Run the following command with root permissions to install and execute the bootstrap script:

bash <(wget -qO- https://install.towalink.net/node/) -v -c <hostname/IP of controller>:8000

In case you do not have a shell that supports this notation (like ash on Alpine), wrap it into a bash command like this:

apk add bash
bash -c "bash <(wget -qO- https://install.towalink.net/node/) -v -c <hostname/IP of controller>:8000"

The script parameters are optional. Additional information on them:

  • "-v" enables verbose logging
  • "-c <hostname/IP of controller>:8000" denotes the Controller to connect to. If omitted, the Node attempts to find its Controller via "towalink.net"

Certificate Chain

The bootstrap script attempts to download the Node configuration. For security reasons, the server SSL certificate is validated. In case of an invalid certificate, the config download is not done. You will then see the message "Bootstrap config download failed with http response 00060. Ignoring and continuing" in the log.
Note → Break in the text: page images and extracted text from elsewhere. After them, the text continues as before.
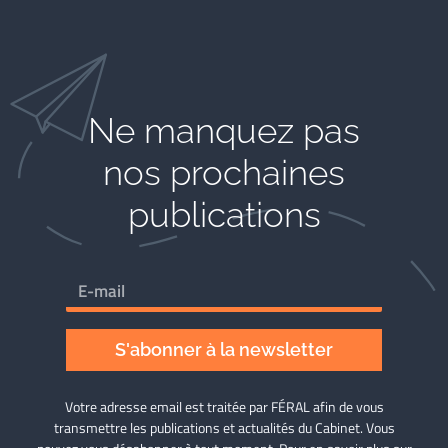
Ne manquez pas
nos prochaines
publications
S'abonner à la newsletter
Votre adresse email est traitée par FÉRAL afin de vous
transmettre les publications et actualités du Cabinet. Vous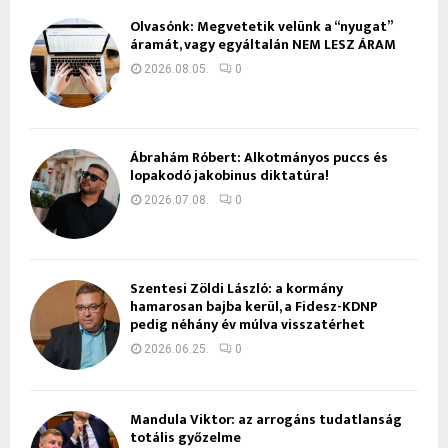
Olvasónk: Megvetetik velünk a “nyugat”
áramát, vagy egyáltalán NEM LESZ ÁRAM
2026.08.05.
0
Ábrahám Róbert: Alkotmányos puccs és
lopakodó jakobinus diktatúra!
2026.07.08.
0
Szentesi Zöldi László: a kormány
hamarosan bajba kerül, a Fidesz-KDNP
pedig néhány év múlva visszatérhet
2026.06.25.
0
Mandula Viktor: az arrogáns tudatlanság
totális győzelme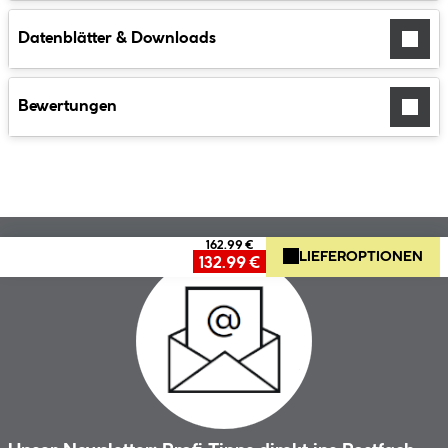
Datenblätter & Downloads
Bewertungen
162.99 €
LIEFEROPTIONEN
132.99 €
In case your Controller uses a self-signed server certificate, you need to provide the server certificate or the certificate of a trusted certification authority in the following file:

/etc/towalink/bootstrap/cacert.pem

Restart the Node after providing or changing the certificate file.

Recovery mechanism

There exists an additional mechanism to recover Nodes that no longer have a Controller or that have other serious issues that make the management connection fail. On each boot, the bootstrap script attempts to download a recovery script from the "towalink.net" infrastructure. In case this download succeeds and the script has been validated successfully, the recovery script is executed.

Once the Node gets attached to a Controller, a security token (recovery token) is generated and stored in the Controller. Only recovery scripts that contain the correct security token are executed. Due to this security measure, the "towalink.net" infrastructure can't execute any code on your Nodes so that this feature cannot be abused as a backdoor. Only in the case that a management connection could not be established and the machine has been restarted five times in a row without a successful management connection, the token security check is disabled. This feature is present to consider the case of a lost recovery token.

Frequently Asked Questions

The following sections provide answers to questions that have been raised towards the Towalink project community.

Why is this project called "Towalink"?

"towa" is Japanese for "forever", "permanent". "link" relates to the English network term: "having a link", "being connected". The term "Towalink" therewith relates to its target: providing reliable connectivity.

Troubleshooting

The following sections provide answers to issues that occured when using Towalink.

Node management issues

"tlm commit" is hanging when connecting

Observed issue: "tlm commit" hangs at "Mirroring any existing configs to node..." and something like "2024-04-25 17:33:05,136 INFO filesync: Mirroring configs to fe80::c%tlwg_mgmt". There is no error message shown and no timeout either.

Potential Resolution: The reason might by that the MTU of the "tlwg_mgmt" interface is too high. On IPv4 management connections over Internet accesses with DS-Lite, WireGuard's default MTU of 1420 is too high (set it to 1392 ["Mtu = 1392"] in the interface section of "/etc/wireguard/tlwg_mgmt.conf").